Когда крепости не сдаются
Шрифт:
Османьянц был круглолицый толстячок, с грушевидным носом, черно-синей шерстью на потных висках и такими глазами, словно отверстия для них кто-то проткнул пальцем. Он умел очень ловко перехватывать чужие улыбки. И они отражались в его глазах хитрыми огоньками.
— Мало вам Львова? Пожалуйста: Перемышль открывает дороги на Краков и Будапешт… Стратегический узел… в тылу Карпат… и так далее, — прямо из записной книжки покойного генерала Леера. И везде — красивые дамы, дамы… Пожалуйста, займитесь этими дамами, я вас прошу…
Лабунский ясно представил себе легкую, быструю походку Нади Наркевич, тихую музыку ее ласковых, обращенных к нему речей. «Глуп, как стадо баранов!» — подумал он об Османьянце и спросил:
— Сплавляете?
— Кого?

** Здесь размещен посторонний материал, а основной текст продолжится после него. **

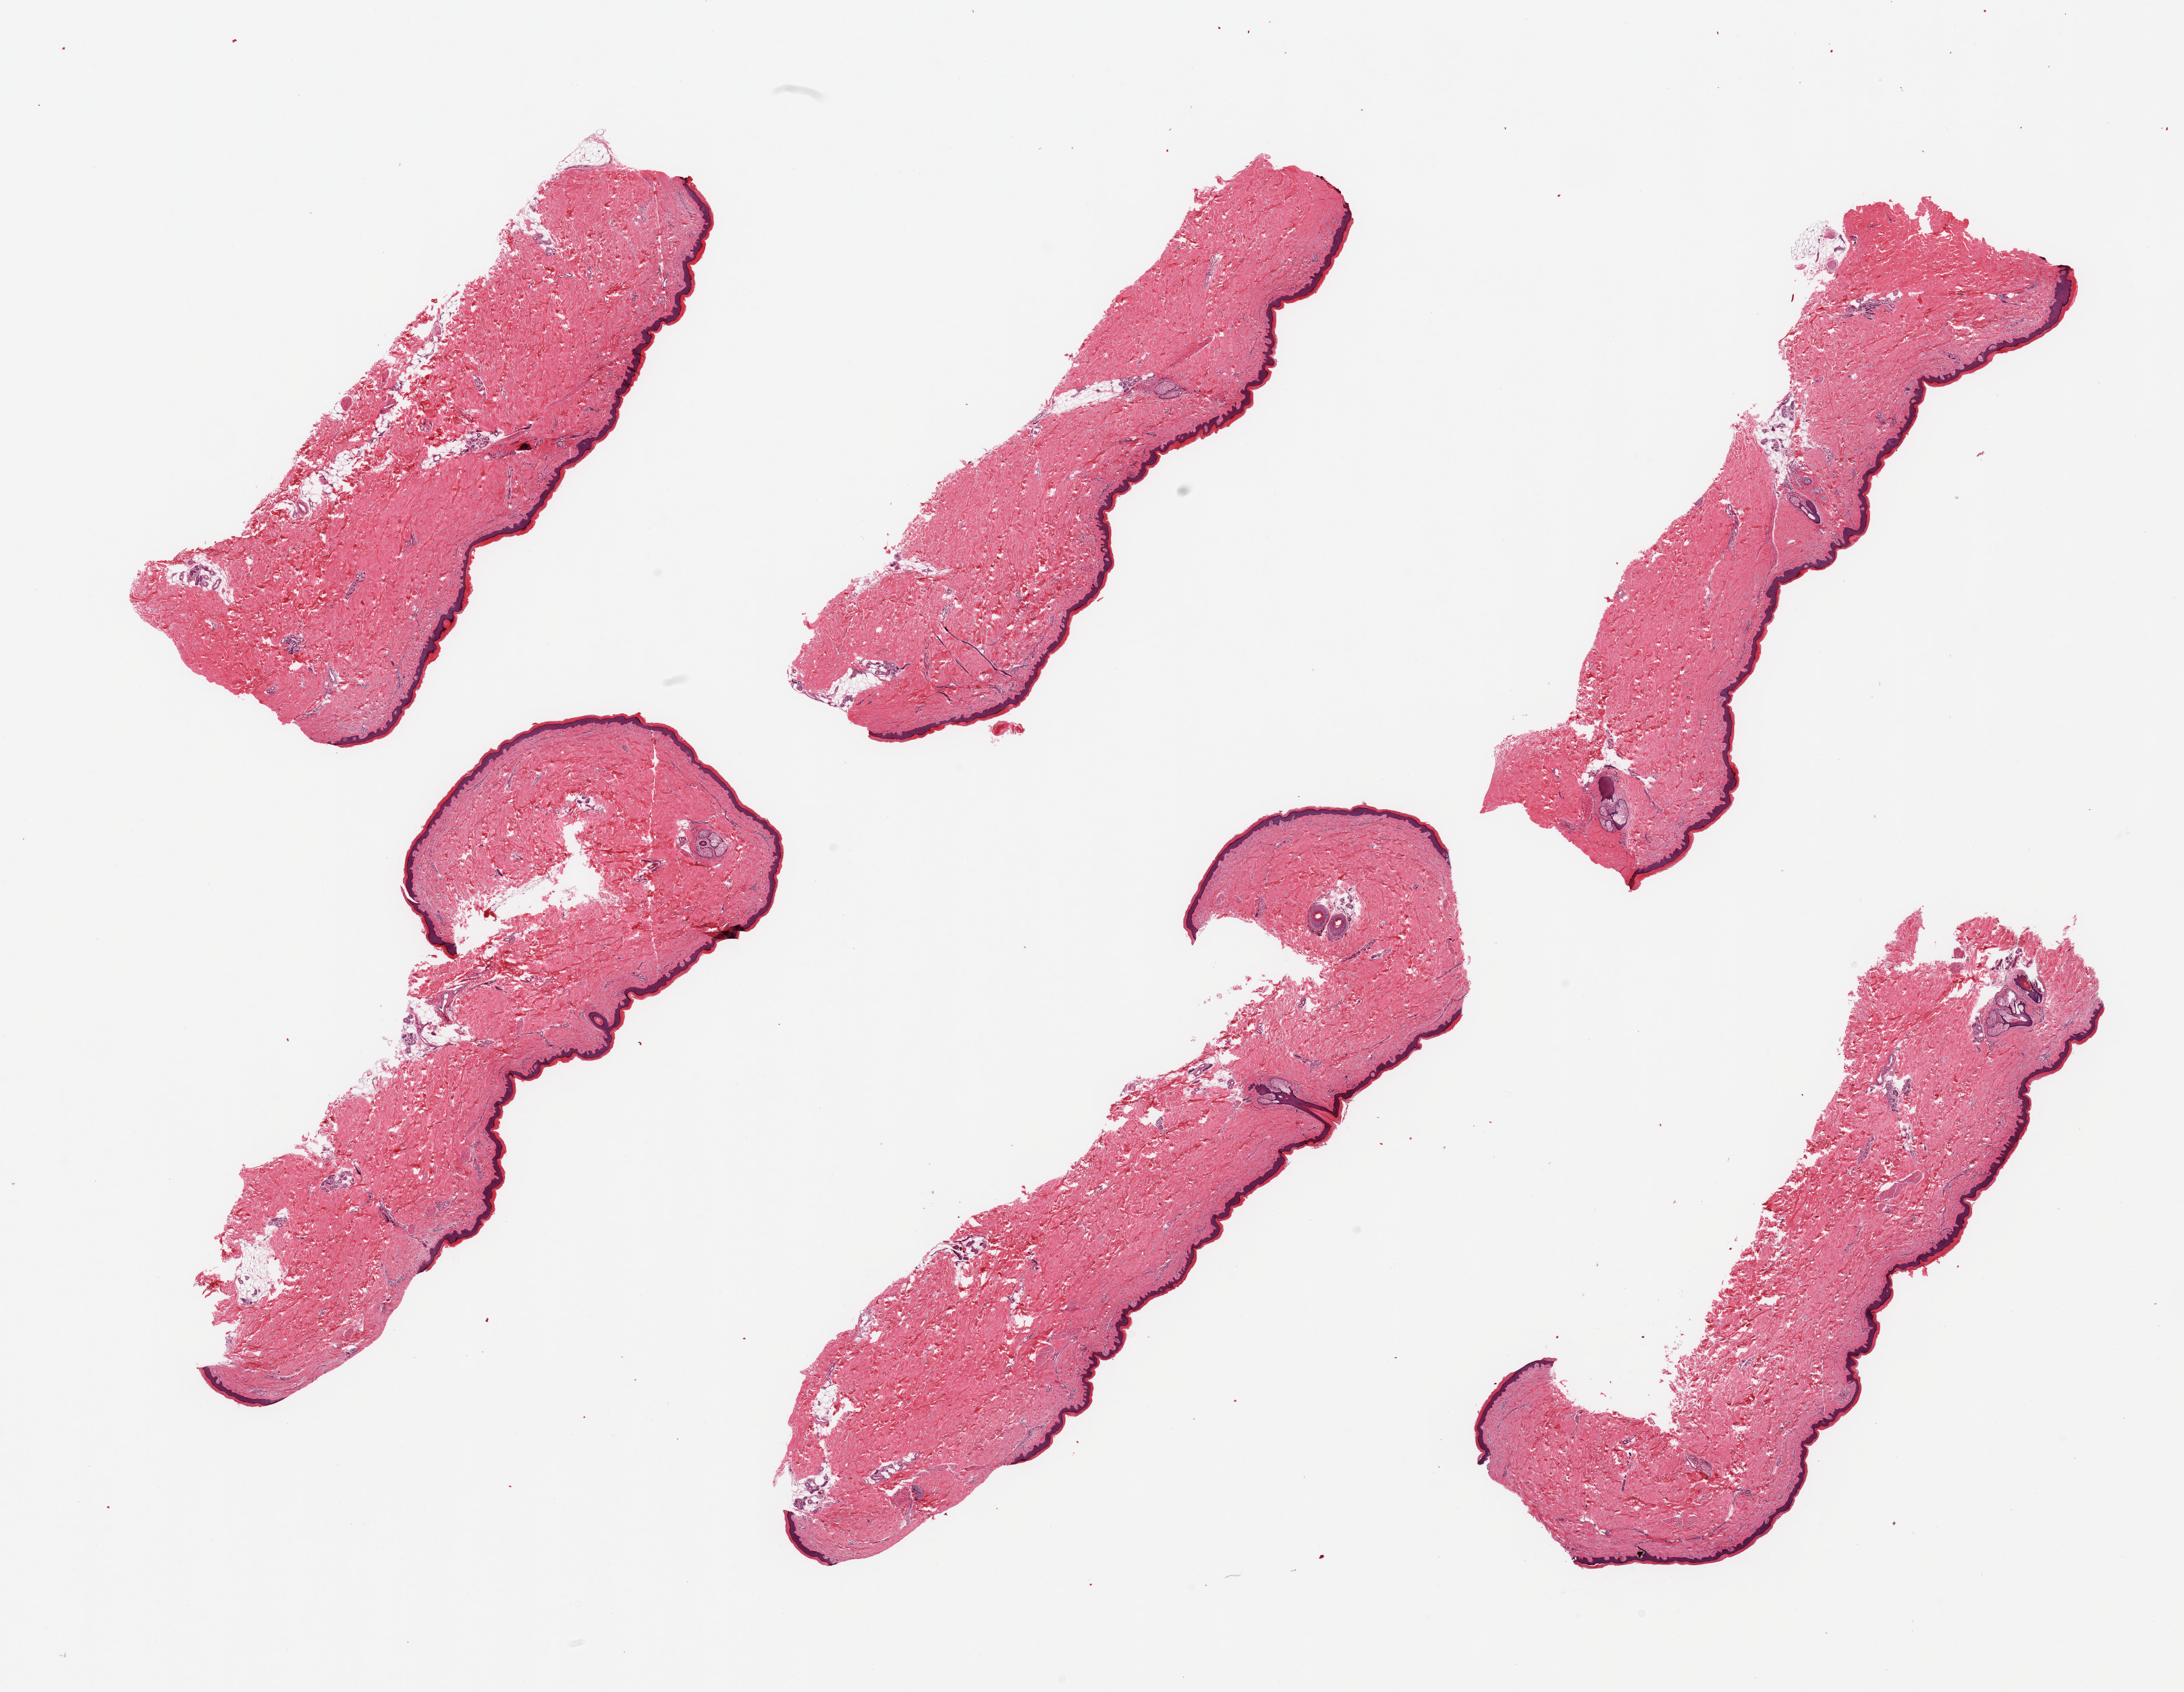
Digitized hematoxylin and eosin (H&E)-stained section, a low-resolution overview of the entire scanned area, about 25.6 x 19.8 mm; PAXgene-fixed paraffin-embedded (PFPE) section; sampled site (target tissue): skin of lower leg; tissue donor sample. Male donor.
• pathologist's review note for this sample: 6 pieces, squamous epithelium is ~60 microns; minimal dermal fat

Куда? Бог с вами,
— А знаете, Нерсес Михайлович, — усмехнулся Лабунский, — когда вы хитрите, что-то начинает внутри вас светиться, и от этого ничего не выходит…
— Начинаю светиться? Возможно. Но только это не от хитрости… Как у деревенской баньки гнилой уголок, так и я свечусь. Ранний склероз… Свечусь, а… гибкости никакой! Потому и спрошу вас, Аркадий Васильевич, прямо…
— Буду ли я ухаживать за красивыми Львовскими дамами? Нет, не буду, — сухо сказал Лабунский, отвертываясь к стене, — ни в каком случае не буду!..
Госпитальная столовая, где завтракали, обедали и ужинали легко раненые офицеры, представляла собой красивую комнату с огромными, точно в костеле, окнами из литого фигурного стекла и большими блюдами Сакс на стенах. В день сдачи Перемышля столовая кипела. Уже отобедав, офицеры все еще сидели за составленными вместе столиками и слушали горячие рассуждения Карбышева.
— Перемышль погиб от перегрузки войсками, — с уверенной резкостью говорил капитан, — в нем заперлась целая полевая армия. Невозможно! Добавьте к этому, что он и защищаться-то по-настоящему не мог…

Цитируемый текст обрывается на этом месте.